I quote:
But university professors should know better than relying on safe tactics to back up their positions. North Carolina's pension plan weathered the storm admirably:
Year/Value of assets/Accrued liability/Unfunded liability/Funded ratio2006 $68,808,403,000 $65,862,247,000 $(2,946,156,000) 104.47%
2007 $72,952,274,000 $70,573,970,000 $(2,378,304,000) 103.37%
2008 $73,124,299,000 $73,627,879,000 $503,580,000 99.32%
2009 $74,447,112,000 $76,976,542,000 $2,845,127,000 96.71%
2010 $76,599,104,000 $79,558,260,000 $2,959,156,000 96.28
Perhaps I can explain to the folks at BlueNC the difference between underperformance and underfunding.

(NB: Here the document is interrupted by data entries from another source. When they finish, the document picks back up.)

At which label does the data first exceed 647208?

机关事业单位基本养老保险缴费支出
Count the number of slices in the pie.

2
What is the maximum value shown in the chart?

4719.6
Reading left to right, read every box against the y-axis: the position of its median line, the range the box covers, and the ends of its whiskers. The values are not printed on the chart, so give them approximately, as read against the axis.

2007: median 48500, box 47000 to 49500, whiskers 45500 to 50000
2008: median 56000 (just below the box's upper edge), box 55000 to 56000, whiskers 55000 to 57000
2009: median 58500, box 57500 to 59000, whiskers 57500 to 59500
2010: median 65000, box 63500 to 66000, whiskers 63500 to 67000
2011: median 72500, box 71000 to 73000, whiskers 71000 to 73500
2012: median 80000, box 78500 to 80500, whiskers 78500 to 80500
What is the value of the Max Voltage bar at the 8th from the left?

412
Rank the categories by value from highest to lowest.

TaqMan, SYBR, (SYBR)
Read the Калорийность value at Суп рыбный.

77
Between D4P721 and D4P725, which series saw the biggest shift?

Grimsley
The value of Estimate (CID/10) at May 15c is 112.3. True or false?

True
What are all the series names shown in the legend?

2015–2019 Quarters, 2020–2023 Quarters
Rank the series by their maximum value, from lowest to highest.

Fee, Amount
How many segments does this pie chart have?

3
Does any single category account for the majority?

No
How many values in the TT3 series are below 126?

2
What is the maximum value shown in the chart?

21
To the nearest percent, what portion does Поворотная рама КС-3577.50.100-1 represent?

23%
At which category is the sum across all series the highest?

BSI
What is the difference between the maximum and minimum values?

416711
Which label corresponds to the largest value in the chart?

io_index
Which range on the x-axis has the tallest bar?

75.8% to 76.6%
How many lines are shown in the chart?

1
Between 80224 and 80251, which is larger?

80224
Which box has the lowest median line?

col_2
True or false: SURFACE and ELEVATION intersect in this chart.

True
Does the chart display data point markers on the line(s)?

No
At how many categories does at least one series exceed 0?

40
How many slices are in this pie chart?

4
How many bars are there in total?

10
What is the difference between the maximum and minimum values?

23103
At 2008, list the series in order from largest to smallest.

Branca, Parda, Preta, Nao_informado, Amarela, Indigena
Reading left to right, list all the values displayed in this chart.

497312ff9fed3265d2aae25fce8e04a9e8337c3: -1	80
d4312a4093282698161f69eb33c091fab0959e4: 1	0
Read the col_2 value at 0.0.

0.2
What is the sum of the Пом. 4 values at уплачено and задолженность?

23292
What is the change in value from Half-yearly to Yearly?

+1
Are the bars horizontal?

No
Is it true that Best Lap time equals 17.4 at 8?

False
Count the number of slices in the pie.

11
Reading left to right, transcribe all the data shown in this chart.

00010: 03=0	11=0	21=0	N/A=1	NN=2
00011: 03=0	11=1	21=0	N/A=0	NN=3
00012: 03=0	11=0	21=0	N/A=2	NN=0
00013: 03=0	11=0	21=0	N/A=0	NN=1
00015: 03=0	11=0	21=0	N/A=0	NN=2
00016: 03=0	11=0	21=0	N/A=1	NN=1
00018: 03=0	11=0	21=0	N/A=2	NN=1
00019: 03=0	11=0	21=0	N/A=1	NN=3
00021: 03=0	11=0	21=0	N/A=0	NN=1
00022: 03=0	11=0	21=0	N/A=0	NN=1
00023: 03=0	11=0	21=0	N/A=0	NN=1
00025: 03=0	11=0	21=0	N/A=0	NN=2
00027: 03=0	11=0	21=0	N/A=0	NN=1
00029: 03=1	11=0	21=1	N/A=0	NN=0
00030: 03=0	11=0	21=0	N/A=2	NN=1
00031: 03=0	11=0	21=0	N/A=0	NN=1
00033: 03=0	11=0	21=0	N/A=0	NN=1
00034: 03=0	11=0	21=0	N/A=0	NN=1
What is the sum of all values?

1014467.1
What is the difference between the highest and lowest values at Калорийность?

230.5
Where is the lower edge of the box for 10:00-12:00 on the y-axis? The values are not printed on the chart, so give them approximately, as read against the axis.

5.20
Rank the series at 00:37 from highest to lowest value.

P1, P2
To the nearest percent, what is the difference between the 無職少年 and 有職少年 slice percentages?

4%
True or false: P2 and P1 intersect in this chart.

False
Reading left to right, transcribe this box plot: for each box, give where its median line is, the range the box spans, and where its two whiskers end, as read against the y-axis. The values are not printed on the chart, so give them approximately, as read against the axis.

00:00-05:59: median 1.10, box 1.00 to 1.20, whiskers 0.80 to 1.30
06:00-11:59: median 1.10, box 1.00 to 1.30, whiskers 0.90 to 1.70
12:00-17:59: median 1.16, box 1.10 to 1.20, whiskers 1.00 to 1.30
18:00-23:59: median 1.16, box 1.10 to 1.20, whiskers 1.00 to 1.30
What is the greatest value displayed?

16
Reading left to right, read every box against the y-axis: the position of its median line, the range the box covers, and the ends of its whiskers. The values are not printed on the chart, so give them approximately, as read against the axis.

Underfunding happens when the state doesn't put enough money into the pension plan, or the plan lags its return assumption over a long period of time.
Underperformance can occur at anytime and is when the pension fund earns a return that is less than a reasonable benchmark.
The NC pension fund was slightly underfunded in 2008, but performed poorly in 2008. Notably, the alternatives in the portfolio did terribly that year. As the recent push into alternatives is supposed to mitigate downside risk, the 2008 data point is of great interest. It shows clearly that alternatives don't deliver downside protection.
So BlueNC - there is a difference between underperformance and underfunding and this university professor knows exactly what he is talking about, unlike some other folks.